Bâtir sur l’intérêt de l’enfant et lui offrir un espace de res­pect et de liberté consti­tuent alors les piliers du projet édu­ca­tif de Russell. L’approche édu­ca­tive qu’il défi­nit mise notam­ment sur l’autonomie intel­lec­tuelle et morale de l’individu à tra­vers, d’une part, la trans­mis­sion de connais­sances cultu­relles et scien­ti­fiques aptes à pré­pa­rer un esprit métho­dique et cri­tique, et grâce, d’autre part, au déve­lop­pe­ment de com­por­te­ments et d’habiletés, d’un état d’esprit géné­ral sus­cep­tible de « pro­cu­rer quelque chose de plus vague que l’on peut appe­ler sagesse » (p. 200) ou intel­li­gence (p. 222). En somme, il s’agit d’élever la per­sonne au-dessus des consi­dé­ra­tions maté­rielles et des dogmes pour que, par la pensée auto­nome, ration­nelle et cri­tique, ainsi que par une « atti­tude men­tale contem­pla­tive » (p. 137) ou par « l’enthousiasme et la joie de vivre » (p. 178), elle puisse exer­cer plei­ne­ment sa liberté en tant que citoyenne et citoyen, mais aussi en tant qu’être humain.

Affranchir la mis­sion ensei­gnante

Pour y par­ve­nir, une res­pon­sa­bi­lité fon­da­men­tale et pro­fon­dé­ment civi­li­sa­trice incombe à l’enseignant ou à l’enseignante. Puisque « plus que tout autre groupe, les pro­fes­seurs sont les gar­diens de la civi­li­sa­tion » (p. 79), il leur incombe de trans­mettre ces « vertus » intel­lec­tuelles et morales qui for­ge­ront des indi­vi­dus libres et sages. Ils doivent éveiller chez ces der­niers la tolé­rance, la com­pré­hen­sion mutuelle, l’empathie et la soli­da­rité afin de pré­pa­rer une com­mu­nauté fondée sur « le res­pect des lois, la jus­tice entre les êtres humains, la pour­suite de buts qui ne cau­se­ront pas de torts per­ma­nents à aucun membre de l’espèce humaine et le souci d’adapter de manière intel­li­gente les moyens aux fins » (p. 179). Pour cela, une rela­tion pri­vi­lé­giée entre l’éducateur ou l’éducatrice et l’enfant doit se bâtir sur un lien de confiance par­ti­cu­lier, par lequel le rap­port d’autorité doit s’exercer dans un res­pect pro­fond de la liberté et de la « véné­ra­tion pour la per­son­na­lité humaine » (p. 161) de l’enfant. Surtout, cette rela­tion édu­ca­tive, bien plus que péda­go­gique, doit s’affranchir des contraintes ins­ti­tu­tion­nelles, de « toute forme d’embrigadement intel­lec­tuel » (p. 77) ainsi que « des intru­sions des bigots et des bureau­crates » (p. 161).
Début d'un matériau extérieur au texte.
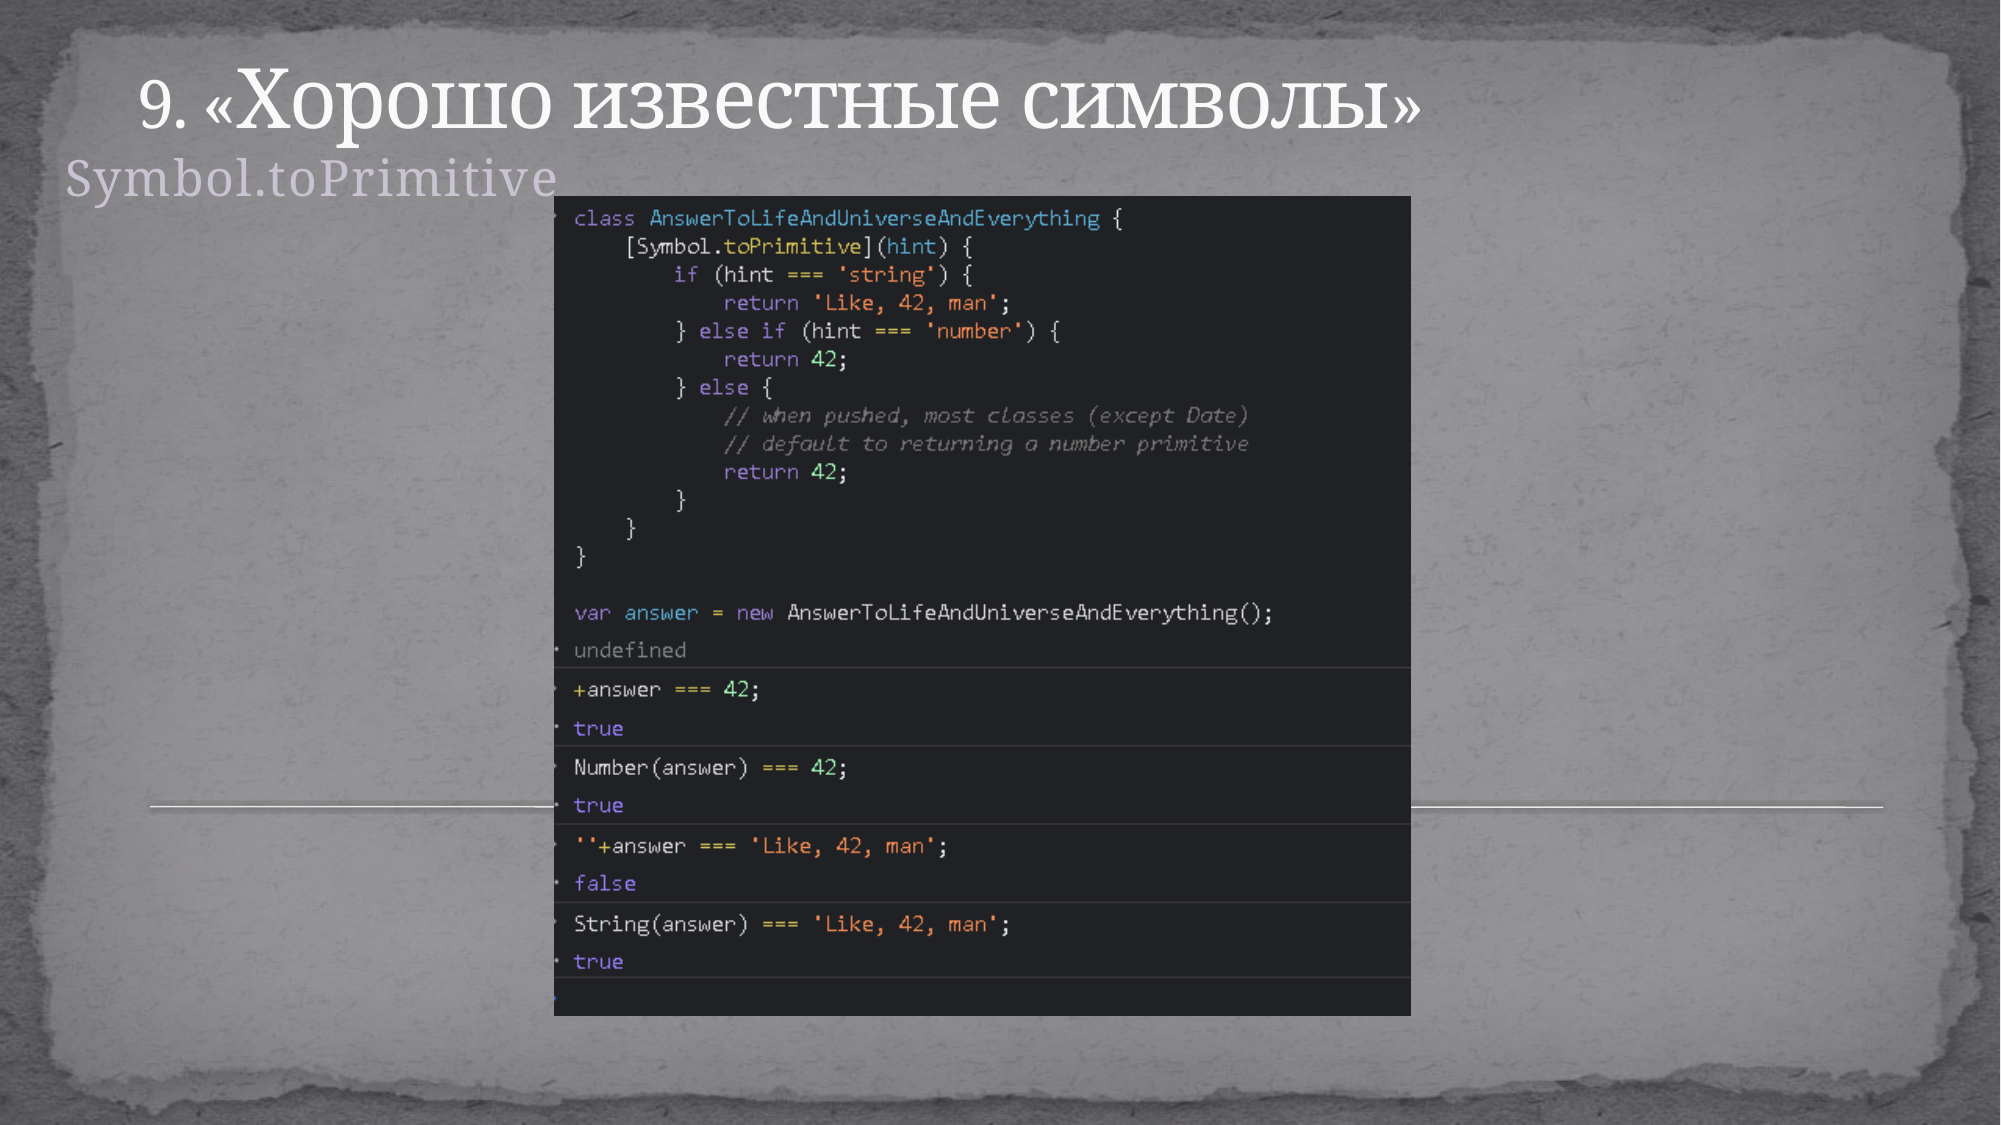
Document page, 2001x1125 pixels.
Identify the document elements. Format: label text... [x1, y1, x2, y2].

En somme, du carcan des pres­crip­tions par­tiales de l’État.

Gardien de l’intégrité et de la sagesse, pro­tec­teur de la pureté et de la liberté de l’enfant, l’enseignant ou l’enseignante qui, dans le modèle moderne de l’école, est devenu mes­sa­ger des « croyances et [des] pré­ju­gés consi­dé­rés utiles par ses employeurs » (p. 74), doit se poser comme l’ultime rem­part contre les dogmes et l’endoctrinement idéo­lo­gique. Or, selon le phi­lo­sophe, « le rôle de pro­fes­seur étant d’instiller autant de savoir et de raison qu’il est pos­sible dans la for­ma­tion de l’opinion publique, il ne peut être cor­rec­te­ment rempli que par des gens qui ont un sen­ti­ment de totale indé­pen­dance intel­lec­tuelle » (p. 74). C’est pour­quoi il plaide pour « accor­der bien plus de liberté à la pro­fes­sion ensei­gnante, qui devrait jouir de plus d’occasions de déci­der de ses propres affaires » (p. 84-85), ainsi que d’une véri­table liberté d’opinion pour jouer plei­ne­ment son rôle social.


  1. Normand Baillargeon, « L’actualité avec Bertrand Russell », Le Devoir, 20 avril 2019.
  2. Normand Baillargeon, Anarchisme et édu­ca­tion. Anthologie. Tome 2 – du 20e siècle à aujourd’hui, Saint-Joseph-du-Lac, M Éditeur, 2019, p. 20.